GOAL. Format the rows, from the first line up to and including the line containing "picture [311, 645, 1418, 916]", as a numbered list, omitting any blank lines.

(Rows from a data collection)
** Begin **
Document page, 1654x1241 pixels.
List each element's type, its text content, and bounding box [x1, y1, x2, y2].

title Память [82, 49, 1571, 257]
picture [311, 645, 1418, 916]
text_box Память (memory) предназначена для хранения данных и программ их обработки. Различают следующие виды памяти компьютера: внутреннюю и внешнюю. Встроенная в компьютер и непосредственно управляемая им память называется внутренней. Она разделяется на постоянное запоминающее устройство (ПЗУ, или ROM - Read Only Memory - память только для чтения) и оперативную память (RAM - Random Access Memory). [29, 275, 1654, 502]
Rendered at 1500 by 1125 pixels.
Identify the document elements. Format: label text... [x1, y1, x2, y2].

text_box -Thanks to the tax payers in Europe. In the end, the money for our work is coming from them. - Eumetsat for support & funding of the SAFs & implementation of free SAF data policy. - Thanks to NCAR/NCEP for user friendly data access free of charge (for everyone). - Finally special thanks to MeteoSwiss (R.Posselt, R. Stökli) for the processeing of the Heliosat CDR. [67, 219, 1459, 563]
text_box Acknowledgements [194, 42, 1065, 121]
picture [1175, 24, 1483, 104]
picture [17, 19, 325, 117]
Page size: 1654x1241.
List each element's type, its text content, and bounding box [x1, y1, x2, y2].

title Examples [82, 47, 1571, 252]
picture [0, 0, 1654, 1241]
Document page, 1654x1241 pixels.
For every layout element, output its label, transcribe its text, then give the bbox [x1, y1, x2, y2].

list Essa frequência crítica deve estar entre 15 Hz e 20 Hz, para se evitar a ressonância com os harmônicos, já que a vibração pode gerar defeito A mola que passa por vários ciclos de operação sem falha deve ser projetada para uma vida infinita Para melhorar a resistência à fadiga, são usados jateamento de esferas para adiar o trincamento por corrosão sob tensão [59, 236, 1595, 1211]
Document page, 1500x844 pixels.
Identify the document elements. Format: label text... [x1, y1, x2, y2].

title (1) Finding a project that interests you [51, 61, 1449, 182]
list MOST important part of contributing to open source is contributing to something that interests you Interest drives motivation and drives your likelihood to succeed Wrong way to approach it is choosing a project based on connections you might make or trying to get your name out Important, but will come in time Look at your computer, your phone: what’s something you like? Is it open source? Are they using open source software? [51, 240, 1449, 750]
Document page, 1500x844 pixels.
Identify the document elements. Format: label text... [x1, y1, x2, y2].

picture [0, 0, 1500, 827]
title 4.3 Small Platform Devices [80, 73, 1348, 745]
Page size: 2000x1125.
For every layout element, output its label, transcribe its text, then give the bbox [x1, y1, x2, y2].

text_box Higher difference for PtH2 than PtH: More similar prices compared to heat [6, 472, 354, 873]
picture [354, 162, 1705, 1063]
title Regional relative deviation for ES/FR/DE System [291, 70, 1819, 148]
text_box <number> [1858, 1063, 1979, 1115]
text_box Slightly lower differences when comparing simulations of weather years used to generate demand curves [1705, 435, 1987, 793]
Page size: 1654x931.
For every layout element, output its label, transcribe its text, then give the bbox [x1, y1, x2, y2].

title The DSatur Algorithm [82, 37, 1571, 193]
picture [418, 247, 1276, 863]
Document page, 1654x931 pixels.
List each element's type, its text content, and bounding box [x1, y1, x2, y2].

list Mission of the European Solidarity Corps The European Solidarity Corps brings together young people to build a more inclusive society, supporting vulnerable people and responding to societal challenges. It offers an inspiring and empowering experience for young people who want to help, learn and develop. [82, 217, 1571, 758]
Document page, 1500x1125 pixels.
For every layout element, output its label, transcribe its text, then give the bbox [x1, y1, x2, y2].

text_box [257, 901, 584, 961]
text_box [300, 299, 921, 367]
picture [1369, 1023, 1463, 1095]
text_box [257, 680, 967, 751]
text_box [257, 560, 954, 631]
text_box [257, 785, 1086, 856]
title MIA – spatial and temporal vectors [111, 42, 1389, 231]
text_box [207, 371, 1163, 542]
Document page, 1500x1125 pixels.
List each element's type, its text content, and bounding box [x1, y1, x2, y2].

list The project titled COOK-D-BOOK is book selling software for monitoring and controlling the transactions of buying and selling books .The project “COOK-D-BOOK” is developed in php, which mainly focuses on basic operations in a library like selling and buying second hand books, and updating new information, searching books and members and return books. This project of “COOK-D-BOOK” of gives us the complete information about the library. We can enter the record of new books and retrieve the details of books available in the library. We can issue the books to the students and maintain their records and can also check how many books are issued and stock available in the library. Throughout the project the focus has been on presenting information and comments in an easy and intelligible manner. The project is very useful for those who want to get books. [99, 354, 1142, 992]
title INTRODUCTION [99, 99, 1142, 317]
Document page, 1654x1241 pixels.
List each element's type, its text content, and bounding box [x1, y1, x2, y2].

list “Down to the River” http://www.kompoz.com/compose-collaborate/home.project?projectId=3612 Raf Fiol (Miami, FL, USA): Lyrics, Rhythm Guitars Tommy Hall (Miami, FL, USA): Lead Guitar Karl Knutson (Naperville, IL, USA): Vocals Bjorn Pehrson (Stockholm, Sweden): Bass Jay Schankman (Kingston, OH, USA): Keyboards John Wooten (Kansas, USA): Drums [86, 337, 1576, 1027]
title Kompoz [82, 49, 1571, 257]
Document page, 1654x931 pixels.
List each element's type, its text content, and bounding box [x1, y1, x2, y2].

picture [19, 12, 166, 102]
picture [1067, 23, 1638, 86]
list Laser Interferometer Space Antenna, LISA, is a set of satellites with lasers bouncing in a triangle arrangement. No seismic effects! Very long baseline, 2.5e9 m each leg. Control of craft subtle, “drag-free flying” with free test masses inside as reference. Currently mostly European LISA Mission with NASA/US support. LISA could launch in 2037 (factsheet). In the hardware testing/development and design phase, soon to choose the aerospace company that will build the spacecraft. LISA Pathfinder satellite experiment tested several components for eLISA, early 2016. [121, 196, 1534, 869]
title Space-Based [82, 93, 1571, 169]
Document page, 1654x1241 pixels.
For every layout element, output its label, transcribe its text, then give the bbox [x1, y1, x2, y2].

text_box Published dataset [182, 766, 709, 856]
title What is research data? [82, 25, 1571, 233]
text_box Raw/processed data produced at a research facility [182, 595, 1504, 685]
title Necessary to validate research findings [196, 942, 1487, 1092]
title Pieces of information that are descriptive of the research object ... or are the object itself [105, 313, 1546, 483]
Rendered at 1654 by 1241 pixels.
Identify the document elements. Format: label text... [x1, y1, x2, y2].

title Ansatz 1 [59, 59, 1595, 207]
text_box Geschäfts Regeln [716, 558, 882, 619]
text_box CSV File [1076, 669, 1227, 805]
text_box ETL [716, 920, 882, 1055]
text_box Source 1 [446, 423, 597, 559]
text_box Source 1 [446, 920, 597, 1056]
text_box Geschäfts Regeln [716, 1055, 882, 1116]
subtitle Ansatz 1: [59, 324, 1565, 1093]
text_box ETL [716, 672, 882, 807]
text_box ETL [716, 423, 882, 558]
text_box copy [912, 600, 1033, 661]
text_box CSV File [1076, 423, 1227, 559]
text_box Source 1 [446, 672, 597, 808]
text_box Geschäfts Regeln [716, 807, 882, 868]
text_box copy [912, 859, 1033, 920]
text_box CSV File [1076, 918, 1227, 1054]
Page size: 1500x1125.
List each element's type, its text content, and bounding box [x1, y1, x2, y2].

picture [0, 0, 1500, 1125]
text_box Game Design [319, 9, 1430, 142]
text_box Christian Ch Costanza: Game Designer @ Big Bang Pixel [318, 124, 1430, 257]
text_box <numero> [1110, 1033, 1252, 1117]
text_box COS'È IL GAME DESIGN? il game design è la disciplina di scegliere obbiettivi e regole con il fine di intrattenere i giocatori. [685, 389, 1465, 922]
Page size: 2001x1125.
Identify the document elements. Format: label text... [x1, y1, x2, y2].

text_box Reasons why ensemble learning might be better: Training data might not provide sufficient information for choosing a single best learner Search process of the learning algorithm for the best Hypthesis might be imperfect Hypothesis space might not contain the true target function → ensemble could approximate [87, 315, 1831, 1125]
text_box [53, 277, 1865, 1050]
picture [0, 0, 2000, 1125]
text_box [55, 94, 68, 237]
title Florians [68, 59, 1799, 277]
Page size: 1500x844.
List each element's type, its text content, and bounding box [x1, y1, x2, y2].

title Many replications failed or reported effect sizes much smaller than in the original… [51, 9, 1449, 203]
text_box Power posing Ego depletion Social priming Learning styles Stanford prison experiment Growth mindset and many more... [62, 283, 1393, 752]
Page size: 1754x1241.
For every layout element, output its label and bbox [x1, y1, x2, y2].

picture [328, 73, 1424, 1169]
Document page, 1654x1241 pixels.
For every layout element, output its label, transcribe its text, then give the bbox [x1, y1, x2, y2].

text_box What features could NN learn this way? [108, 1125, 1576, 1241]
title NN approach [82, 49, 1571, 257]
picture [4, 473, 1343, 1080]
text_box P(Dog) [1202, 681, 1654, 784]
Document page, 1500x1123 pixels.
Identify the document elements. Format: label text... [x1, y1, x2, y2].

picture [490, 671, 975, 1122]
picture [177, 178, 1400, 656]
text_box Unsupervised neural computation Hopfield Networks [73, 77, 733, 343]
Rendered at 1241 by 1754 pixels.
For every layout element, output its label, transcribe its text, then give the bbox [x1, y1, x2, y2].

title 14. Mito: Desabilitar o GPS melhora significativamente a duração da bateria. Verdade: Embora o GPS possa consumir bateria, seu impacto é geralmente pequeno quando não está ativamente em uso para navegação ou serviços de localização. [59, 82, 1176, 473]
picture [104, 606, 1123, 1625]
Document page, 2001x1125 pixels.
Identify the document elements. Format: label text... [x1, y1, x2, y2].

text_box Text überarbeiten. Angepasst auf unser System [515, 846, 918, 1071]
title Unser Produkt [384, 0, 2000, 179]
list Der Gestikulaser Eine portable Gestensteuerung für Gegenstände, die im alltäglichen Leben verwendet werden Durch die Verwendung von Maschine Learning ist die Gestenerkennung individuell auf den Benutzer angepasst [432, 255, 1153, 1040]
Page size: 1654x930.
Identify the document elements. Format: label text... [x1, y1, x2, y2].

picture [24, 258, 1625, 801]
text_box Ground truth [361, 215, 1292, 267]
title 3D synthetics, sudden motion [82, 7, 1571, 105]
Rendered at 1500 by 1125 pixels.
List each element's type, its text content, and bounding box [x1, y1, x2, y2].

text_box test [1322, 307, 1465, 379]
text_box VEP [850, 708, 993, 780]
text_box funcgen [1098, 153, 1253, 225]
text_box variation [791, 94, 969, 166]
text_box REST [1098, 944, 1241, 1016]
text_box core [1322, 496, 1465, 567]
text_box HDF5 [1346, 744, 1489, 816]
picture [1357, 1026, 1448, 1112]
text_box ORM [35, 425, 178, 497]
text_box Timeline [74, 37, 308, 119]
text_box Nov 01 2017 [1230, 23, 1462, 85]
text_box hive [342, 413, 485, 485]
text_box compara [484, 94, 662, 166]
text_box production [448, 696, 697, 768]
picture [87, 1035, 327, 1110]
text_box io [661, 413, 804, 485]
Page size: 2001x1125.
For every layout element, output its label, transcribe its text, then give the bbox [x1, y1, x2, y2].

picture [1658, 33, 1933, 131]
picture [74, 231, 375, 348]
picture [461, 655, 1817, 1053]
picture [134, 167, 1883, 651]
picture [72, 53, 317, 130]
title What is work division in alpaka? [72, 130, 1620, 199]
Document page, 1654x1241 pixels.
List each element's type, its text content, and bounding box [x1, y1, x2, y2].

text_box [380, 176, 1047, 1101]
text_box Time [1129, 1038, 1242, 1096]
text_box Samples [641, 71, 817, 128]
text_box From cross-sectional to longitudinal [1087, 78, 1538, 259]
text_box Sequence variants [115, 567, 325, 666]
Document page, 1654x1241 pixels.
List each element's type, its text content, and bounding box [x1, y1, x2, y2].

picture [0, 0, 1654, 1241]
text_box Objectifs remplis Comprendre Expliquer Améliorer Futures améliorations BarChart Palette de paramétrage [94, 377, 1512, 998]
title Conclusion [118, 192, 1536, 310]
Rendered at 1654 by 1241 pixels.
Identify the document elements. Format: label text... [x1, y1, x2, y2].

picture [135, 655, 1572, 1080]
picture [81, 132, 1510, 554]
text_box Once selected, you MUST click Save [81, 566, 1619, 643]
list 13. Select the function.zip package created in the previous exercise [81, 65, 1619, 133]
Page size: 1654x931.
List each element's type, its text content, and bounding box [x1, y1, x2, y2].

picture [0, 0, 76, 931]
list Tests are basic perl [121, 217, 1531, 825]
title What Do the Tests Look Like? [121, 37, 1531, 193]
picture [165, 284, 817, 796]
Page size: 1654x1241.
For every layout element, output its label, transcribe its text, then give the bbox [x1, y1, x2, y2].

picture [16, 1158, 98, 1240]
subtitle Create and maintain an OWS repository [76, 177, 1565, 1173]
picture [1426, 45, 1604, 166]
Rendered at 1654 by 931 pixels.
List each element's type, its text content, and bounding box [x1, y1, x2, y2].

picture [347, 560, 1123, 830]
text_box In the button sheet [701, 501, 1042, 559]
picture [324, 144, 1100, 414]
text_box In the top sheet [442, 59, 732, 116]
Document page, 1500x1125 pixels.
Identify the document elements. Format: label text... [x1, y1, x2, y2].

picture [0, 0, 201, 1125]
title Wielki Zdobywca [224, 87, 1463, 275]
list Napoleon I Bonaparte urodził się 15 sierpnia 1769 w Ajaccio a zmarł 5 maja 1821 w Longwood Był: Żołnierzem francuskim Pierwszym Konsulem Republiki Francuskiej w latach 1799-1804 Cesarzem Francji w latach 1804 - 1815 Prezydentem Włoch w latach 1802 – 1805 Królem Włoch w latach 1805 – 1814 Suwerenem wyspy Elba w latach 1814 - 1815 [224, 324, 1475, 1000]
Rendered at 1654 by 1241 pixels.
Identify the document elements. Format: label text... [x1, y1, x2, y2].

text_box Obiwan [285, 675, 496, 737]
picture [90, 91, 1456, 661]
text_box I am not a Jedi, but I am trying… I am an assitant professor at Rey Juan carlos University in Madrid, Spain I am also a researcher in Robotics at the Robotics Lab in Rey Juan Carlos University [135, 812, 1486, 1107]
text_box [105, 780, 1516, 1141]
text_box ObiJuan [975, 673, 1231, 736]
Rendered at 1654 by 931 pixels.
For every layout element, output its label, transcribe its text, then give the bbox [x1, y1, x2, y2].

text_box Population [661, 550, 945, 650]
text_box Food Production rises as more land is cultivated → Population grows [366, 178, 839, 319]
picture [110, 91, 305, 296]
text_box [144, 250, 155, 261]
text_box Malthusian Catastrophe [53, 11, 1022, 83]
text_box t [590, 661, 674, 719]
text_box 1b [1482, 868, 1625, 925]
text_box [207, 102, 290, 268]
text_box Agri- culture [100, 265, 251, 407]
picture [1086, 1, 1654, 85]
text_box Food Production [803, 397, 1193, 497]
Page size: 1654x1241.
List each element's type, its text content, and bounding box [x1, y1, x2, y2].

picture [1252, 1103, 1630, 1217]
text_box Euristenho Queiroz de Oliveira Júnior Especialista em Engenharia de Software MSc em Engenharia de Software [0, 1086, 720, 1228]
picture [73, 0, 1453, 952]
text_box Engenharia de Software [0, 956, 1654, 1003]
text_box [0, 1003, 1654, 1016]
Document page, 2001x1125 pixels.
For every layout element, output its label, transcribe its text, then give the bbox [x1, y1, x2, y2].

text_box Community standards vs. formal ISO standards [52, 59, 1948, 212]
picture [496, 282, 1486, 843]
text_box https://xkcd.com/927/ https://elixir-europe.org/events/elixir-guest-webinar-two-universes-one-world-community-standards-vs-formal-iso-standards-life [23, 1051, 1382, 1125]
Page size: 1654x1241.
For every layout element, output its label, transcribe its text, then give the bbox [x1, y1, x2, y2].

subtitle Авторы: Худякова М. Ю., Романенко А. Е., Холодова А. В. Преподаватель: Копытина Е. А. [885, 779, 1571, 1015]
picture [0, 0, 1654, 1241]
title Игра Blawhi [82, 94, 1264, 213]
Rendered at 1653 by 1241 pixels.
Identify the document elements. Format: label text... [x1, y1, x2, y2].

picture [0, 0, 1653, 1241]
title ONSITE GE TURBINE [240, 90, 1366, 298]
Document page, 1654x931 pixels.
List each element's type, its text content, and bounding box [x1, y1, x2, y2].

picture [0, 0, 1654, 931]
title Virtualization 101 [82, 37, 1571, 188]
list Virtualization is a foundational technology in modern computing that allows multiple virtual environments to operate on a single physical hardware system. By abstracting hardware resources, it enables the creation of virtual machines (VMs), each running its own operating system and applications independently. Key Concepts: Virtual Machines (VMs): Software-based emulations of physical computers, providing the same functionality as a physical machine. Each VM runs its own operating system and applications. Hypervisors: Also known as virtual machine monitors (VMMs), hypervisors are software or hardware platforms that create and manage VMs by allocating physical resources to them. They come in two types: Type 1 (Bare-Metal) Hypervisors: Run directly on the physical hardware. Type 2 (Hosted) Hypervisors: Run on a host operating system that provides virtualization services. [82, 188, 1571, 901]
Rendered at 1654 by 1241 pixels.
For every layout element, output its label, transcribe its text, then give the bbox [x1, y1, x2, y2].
** End **
SOLUTION TO THE PROBLEM.
1. Document page, 1654x1241 pixels.
2. List each element's type, its text content, and bounding box [x1, y1, x2, y2].
3. title Память [82, 49, 1571, 257]
4. picture [311, 645, 1418, 916]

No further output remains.